::: Records

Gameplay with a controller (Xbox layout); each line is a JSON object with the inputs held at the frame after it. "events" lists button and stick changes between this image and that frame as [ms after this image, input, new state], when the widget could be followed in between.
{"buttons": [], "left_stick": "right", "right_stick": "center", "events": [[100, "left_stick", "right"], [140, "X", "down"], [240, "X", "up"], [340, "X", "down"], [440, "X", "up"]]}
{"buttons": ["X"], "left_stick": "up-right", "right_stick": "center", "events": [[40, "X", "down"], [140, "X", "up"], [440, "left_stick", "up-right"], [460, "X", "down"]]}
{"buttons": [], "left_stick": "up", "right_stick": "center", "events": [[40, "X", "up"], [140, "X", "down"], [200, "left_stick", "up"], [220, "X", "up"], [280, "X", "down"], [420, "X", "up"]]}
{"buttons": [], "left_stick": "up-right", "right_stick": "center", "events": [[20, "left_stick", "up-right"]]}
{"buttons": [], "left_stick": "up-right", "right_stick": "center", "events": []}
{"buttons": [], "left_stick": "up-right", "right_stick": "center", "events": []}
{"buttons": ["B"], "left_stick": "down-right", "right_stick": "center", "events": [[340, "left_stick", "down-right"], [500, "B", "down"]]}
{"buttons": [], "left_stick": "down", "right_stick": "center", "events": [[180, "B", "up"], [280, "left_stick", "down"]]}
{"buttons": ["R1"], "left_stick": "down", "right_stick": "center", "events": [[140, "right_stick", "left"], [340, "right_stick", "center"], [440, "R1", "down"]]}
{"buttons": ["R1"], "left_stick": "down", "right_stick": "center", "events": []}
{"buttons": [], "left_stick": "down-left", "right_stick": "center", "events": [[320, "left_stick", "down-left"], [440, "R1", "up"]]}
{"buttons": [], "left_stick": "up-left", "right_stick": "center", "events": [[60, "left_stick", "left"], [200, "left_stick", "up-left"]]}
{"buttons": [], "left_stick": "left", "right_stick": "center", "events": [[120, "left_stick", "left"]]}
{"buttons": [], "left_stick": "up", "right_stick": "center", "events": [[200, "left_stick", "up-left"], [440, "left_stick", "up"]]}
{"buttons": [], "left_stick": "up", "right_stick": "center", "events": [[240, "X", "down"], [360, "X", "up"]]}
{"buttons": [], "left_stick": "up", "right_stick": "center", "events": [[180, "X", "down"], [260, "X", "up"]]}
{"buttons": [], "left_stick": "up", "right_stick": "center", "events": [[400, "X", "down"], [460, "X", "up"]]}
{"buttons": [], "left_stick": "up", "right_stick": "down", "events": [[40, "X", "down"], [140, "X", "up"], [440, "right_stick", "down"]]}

::::::

**Exercise aim**: Copy each record from above without leaving any out.

**Problem solution**:
Gameplay with a controller (Xbox layout); each line is a JSON object with the inputs held at the frame after it. "events" lists button and stick changes between this image and that frame as [ms after this image, input, new state], when the widget could be followed in between.
{"buttons": [], "left_stick": "right", "right_stick": "center", "events": [[100, "left_stick", "right"], [140, "X", "down"], [240, "X", "up"], [340, "X", "down"], [440, "X", "up"]]}
{"buttons": ["X"], "left_stick": "up-right", "right_stick": "center", "events": [[40, "X", "down"], [140, "X", "up"], [440, "left_stick", "up-right"], [460, "X", "down"]]}
{"buttons": [], "left_stick": "up", "right_stick": "center", "events": [[40, "X", "up"], [140, "X", "down"], [200, "left_stick", "up"], [220, "X", "up"], [280, "X", "down"], [420, "X", "up"]]}
{"buttons": [], "left_stick": "up-right", "right_stick": "center", "events": [[20, "left_stick", "up-right"]]}
{"buttons": [], "left_stick": "up-right", "right_stick": "center", "events": []}
{"buttons": [], "left_stick": "up-right", "right_stick": "center", "events": []}
{"buttons": ["B"], "left_stick": "down-right", "right_stick": "center", "events": [[340, "left_stick", "down-right"], [500, "B", "down"]]}
{"buttons": [], "left_stick": "down", "right_stick": "center", "events": [[180, "B", "up"], [280, "left_stick", "down"]]}
{"buttons": ["R1"], "left_stick": "down", "right_stick": "center", "events": [[140, "right_stick", "left"], [340, "right_stick", "center"], [440, "R1", "down"]]}
{"buttons": ["R1"], "left_stick": "down", "right_stick": "center", "events": []}
{"buttons": [], "left_stick": "down-left", "right_stick": "center", "events": [[320, "left_stick", "down-left"], [440, "R1", "up"]]}
{"buttons": [], "left_stick": "up-left", "right_stick": "center", "events": [[60, "left_stick", "left"], [200, "left_stick", "up-left"]]}
{"buttons": [], "left_stick": "left", "right_stick": "center", "events": [[120, "left_stick", "left"]]}
{"buttons": [], "left_stick": "up", "right_stick": "center", "events": [[200, "left_stick", "up-left"], [440, "left_stick", "up"]]}
{"buttons": [], "left_stick": "up", "right_stick": "center", "events": [[240, "X", "down"], [360, "X", "up"]]}
{"buttons": [], "left_stick": "up", "right_stick": "center", "events": [[180, "X", "down"], [260, "X", "up"]]}
{"buttons": [], "left_stick": "up", "right_stick": "center", "events": [[400, "X", "down"], [460, "X", "up"]]}
{"buttons": [], "left_stick": "up", "right_stick": "down", "events": [[40, "X", "down"], [140, "X", "up"], [440, "right_stick", "down"]]}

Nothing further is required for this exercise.